Set down all of the records below exactly, please, omitting the images.

#### Extracted entries
============

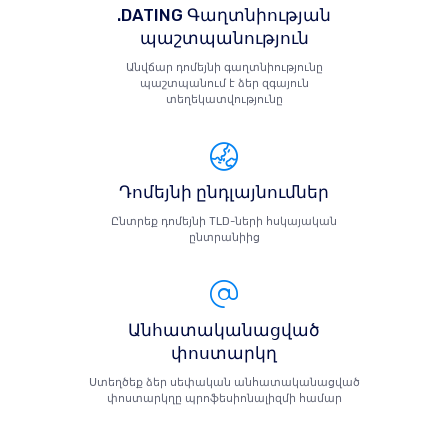
.DATING Գաղտնիության
պաշտպանություն
Անվճար դոմեյնի գաղտնիությունը
պաշտպանում է ձեր զգայուն
տեղեկատվությունը
Դոմեյնի ընդլայնումներ
Ընտրեք դոմեյնի TLD-ների հսկայական
ընտրանիից
Անհատականացված
փոստարկղ
Ստեղծեք ձեր սեփական անհատականացված
փոստարկղը պրոֆեսիոնալիզմի համար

============

#### Exercise response
.DATING Գաղտնիության
պաշտպանություն
Անվճար դոմեյնի գաղտնիությունը
պաշտպանում է ձեր զգայուն
տեղեկատվությունը
Դոմեյնի ընդլայնումներ
Ընտրեք դոմեյնի TLD-ների հսկայական
ընտրանիից
Անհատականացված
փոստարկղ
Ստեղծեք ձեր սեփական անհատականացված
փոստարկղը պրոֆեսիոնալիզմի համար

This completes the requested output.